(EXCERPTED PASSAGE Opens)

Craig LaBan’s favorite new restaurants at the Shore

After the non-summer of 2020, the Jersey Shore restaurant scene has come roaring back.

In not one but two articles, critic Craig LaBan dives into the summer dining scene. In Part 1, he found Sweet Amalia Market & Kitchen, a new roadside market that’s oyster heaven, as well as a Cape May tasting-menu splurge (Jardin at the Hugh), stellar destinations for Mexican food (Taqueria Rendon in Northfield and El Pueblo Taqueria 2 in Cape May), and a stylishly revamped beachside porch for breakfast burritos and poke (Sand House Kitchen in Ocean City). You’ll also meet Peanut, the robotic food-runner at Island Grill in Ocean City.

(EXCERPTED PASSAGE Closes)
(PROVIDED MATERIAL Opens)

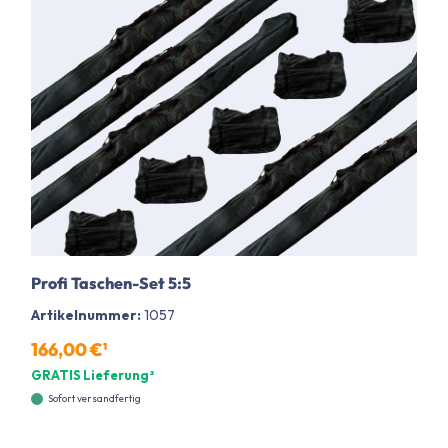
Profi Taschen-Set 5:5
Artikelnummer:
1057
166,00 €¹
GRATIS Lieferung²
Sofort versandfertig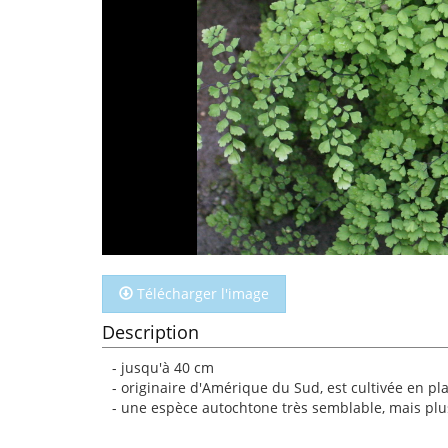
Télécharger l'image
Description
- jusqu'à 40 cm
- originaire d'Amérique du Sud, est cultivée en pla
- une espèce autochtone très semblable, mais plus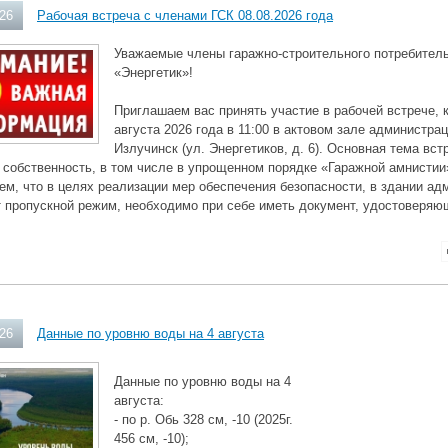
026
Рабочая встреча с членами ГСК 08.08.2026 года
Уважаемые члены гаражно-строительного потребитель
«Энергетик»!
Приглашаем вас принять участие в рабочей встрече, 
августа 2026 года в 11:00 в актовом зале администра
Излучинск (ул. Энергетиков, д. 6). Основная тема в
 собственность, в том числе в упрощенном порядке «Гаражной амнистии
м, что в целях реализации мер обеспечения безопасности, в здании ад
 пропускной режим, необходимо при себе иметь документ, удостоверяю
026
Данные по уровню воды на 4 августа
Данные по уровню воды на 4
августа:
- по р. Обь 328 см, -10 (2025г.
456 см, -10);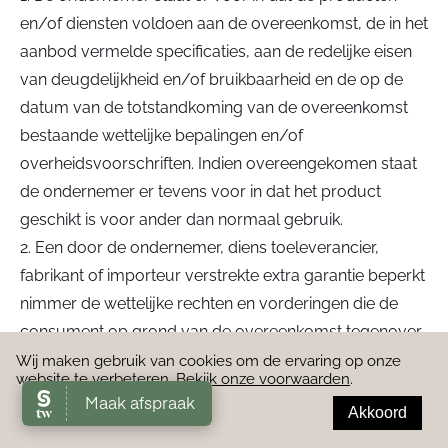
en/of diensten voldoen aan de overeenkomst, de in het
aanbod vermelde specificaties, aan de redelijke eisen
van deugdelijkheid en/of bruikbaarheid en de op de
datum van de totstandkoming van de overeenkomst
bestaande wettelijke bepalingen en/of
overheidsvoorschriften. Indien overeengekomen staat
de ondernemer er tevens voor in dat het product
geschikt is voor ander dan normaal gebruik.
2. Een door de ondernemer, diens toeleverancier,
fabrikant of importeur verstrekte extra garantie beperkt
nimmer de wettelijke rechten en vorderingen die de
consument op grond van de overeenkomst tegenover
de ondernemer kan doen gelden indien de ondernemer
Wij maken gebruik van cookies om de ervaring op onze
website te verbeteren.
Bekijk onze voorwaarden
.
is tekortgeschoten in de nakoming van zijn deel van de
Akkoord
overeenkomst.
3. Onder extra garantie wordt verstaan iedere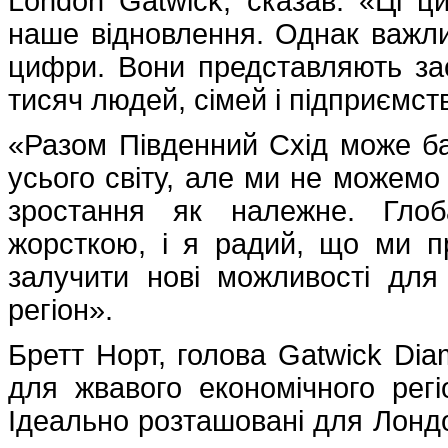
London Gatwick, сказав: «Ці ц
наше відновлення. Однак важли
цифри. Вони представляють зас
тисяч людей, сімей і підприємств
«Разом Південний Схід може ба
усього світу, але ми не можем
зростання як належне. Глоб
жорсткою, і я радий, що ми 
залучити нові можливості для 
регіон».
Бретт Норт, голова Gatwick Diam
для жвавого економічного регі
Ідеально розташовані для Лондо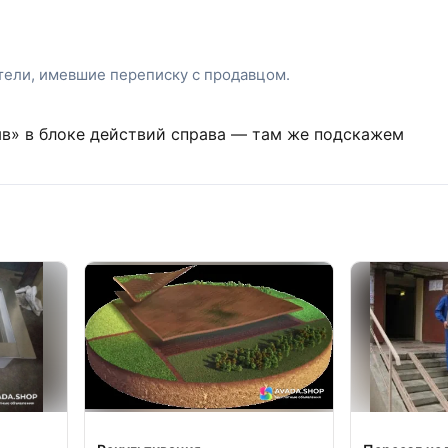
атели, имевшие переписку с продавцом.
ыв» в блоке действий справа — там же подскажем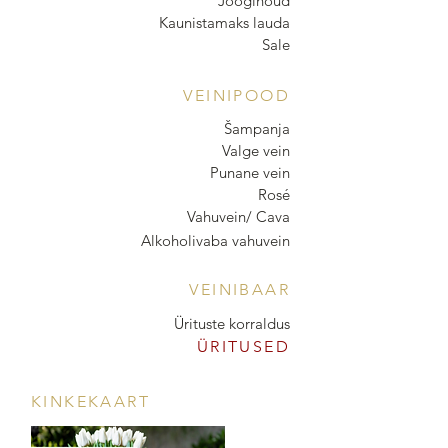
Jooginõud
Kaunistamaks lauda
Sale
VEINIPOOD
Šampanja
Valge vein
Punane vein
Rosé
Vahuvein/ Cava
Alkoholivaba vahuvein
VEINIBAAR
Ürituste korraldus
ÜRITUSED
KINKEKAART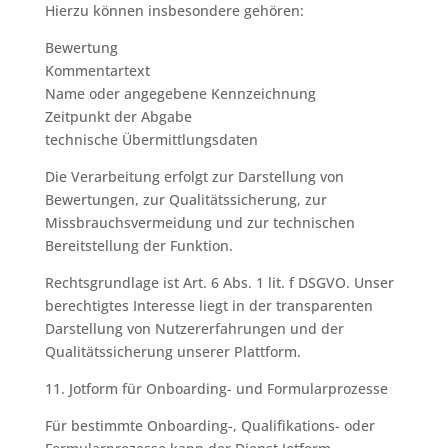
Hierzu können insbesondere gehören:
Bewertung
Kommentartext
Name oder angegebene Kennzeichnung
Zeitpunkt der Abgabe
technische Übermittlungsdaten
Die Verarbeitung erfolgt zur Darstellung von
Bewertungen, zur Qualitätssicherung, zur
Missbrauchsvermeidung und zur technischen
Bereitstellung der Funktion.
Rechtsgrundlage ist Art. 6 Abs. 1 lit. f DSGVO. Unser
berechtigtes Interesse liegt in der transparenten
Darstellung von Nutzererfahrungen und der
Qualitätssicherung unserer Plattform.
11. Jotform für Onboarding- und Formularprozesse
Für bestimmte Onboarding-, Qualifikations- oder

(PROVIDED MATERIAL Closes)

EXERCISE BRIEF -> Please extend the passage about Craig LaBan's favorite new Shore restaurants, picking up after its last sentence.

ANSWER TO THIS PROBLEM ->
In Part 2, Craig explores new restaurants from LBI to Cape May. He finds love in the dunes of Avalon (which sounds like a song), takes a surprising trip to Greek isles in Wildwood, and describes the revival of two Ventnor landmarks.

Along New Jersey’s Route 40, they still come out smoking

Take a detour on your way to the Shore. Drive on Route 55 almost to Vineland, hop off at Route 40, and head east. In 10 minutes, you’ll arrive at Sweet Amalia (see above). Go 10 minutes more, and you’re in Mizpah, Atlantic County, home of Rick’s Backyard Barbeque & Grill. Craig stopped to meet Rick Gray, a former bus driver who is keeping up New Jersey’s Route 40 barbecue tradition in the pavilion where Uncle Dewey’s operated for more than two decades. Craig also weaves in a fascinating history of the Black pit masters who have worked in the area.

Craig also made it to the Ocean City boardwalk, where Monica Fenocchio and Danilo D’Eugenio of Center City Philly’s DaMò Pasta Lab are turning their fresh, house-extruded noodles into deep-fried square “pasta bites” that ooze stuffings of cacio e pepe or rich carbonara sauced-noodles. Goodbye, vacation diet.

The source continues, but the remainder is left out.